18      I said in my Reasons for Judgment:

“At every opportunity in this Court, be it before his Honour Judge McNamara, or other Judges involved in pre-hearing applications, then before Judge Saccardo and finally before me, Ms Finch sought to derail the trial, particularly when she perceived a Judge was not favourably disposed to her arguments.
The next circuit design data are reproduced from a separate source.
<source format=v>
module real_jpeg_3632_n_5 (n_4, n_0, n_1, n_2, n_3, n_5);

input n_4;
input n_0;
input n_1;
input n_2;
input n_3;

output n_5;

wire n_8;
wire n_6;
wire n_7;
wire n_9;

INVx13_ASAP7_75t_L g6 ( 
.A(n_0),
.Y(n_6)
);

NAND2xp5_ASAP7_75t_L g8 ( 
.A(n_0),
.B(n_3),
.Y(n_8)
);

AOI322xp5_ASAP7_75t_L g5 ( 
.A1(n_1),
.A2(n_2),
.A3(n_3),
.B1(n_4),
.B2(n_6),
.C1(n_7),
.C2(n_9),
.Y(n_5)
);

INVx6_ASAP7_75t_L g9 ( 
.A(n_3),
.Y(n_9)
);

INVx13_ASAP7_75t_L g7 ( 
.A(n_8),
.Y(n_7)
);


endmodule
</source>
She regularly made recusal applications which had little, if any, merit, and a host of other unsubstantiated applications.”[19]
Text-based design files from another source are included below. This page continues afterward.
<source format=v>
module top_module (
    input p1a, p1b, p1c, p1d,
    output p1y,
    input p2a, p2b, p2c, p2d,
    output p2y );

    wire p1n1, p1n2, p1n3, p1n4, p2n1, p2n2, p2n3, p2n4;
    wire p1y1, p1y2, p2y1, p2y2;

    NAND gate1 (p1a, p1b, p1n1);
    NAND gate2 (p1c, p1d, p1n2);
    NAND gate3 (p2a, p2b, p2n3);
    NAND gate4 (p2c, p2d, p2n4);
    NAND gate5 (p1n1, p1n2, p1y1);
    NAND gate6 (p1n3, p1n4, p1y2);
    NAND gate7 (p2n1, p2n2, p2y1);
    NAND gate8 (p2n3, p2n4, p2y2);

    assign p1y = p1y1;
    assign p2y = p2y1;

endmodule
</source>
[19]Finch v Arnold Thomas & Becker Pty Ltd [2018] VCC 54 at paragraph [143]

19      In my view, Ms Finch has been given every reasonable assistance by the judges of this Court, their staff and registry officials.  Every attempt has been made to help to bring the real issues in dispute before the Court for determination, in the face of a counterclaim that was destined to fail.  The waste of judicial and Court resources and, ultimately, legal costs, has been extraordinary.  The responsibility for that waste lies squarely at the feet of Ms Finch.

20      In those circumstances, this case is entirely appropriate for a special or extraordinary costs order.

21      Bearing in mind:

(a)the failure by Ms Finch to accept the offers of compromise commencing in June 2014 was unreasonable;

(b)the fact that ATB’s claim for costs and disbursements was dismissed, and Ms Finch’s counterclaim was dismissed;

(c)the fact that overwhelmingly, the time and effort directed to the proceeding in this Court was related to Ms Finch’s counterclaim, rather than to ATB’s claim for costs;

(d)the conduct on the part of Ms Finch throughout the proceeding and the trial; and

(e)her flagrant breaches of the various provisions of the Civil Procedure Act 2010,

a special costs order is warranted.

22      Doing the best I can, it is my view there ought be no order for costs in favour of Ms Finch in respect of ATB’s claim.  There ought be an order that Ms Finch pay 80 per cent of ATB’s costs of the whole proceeding (both claim and counterclaim) and on an indemnity basis.

23      I accept the submissions on behalf of ATB in respect of the return of the funds held in trust on behalf of Ms Finch.

24      I shall make orders to that effect.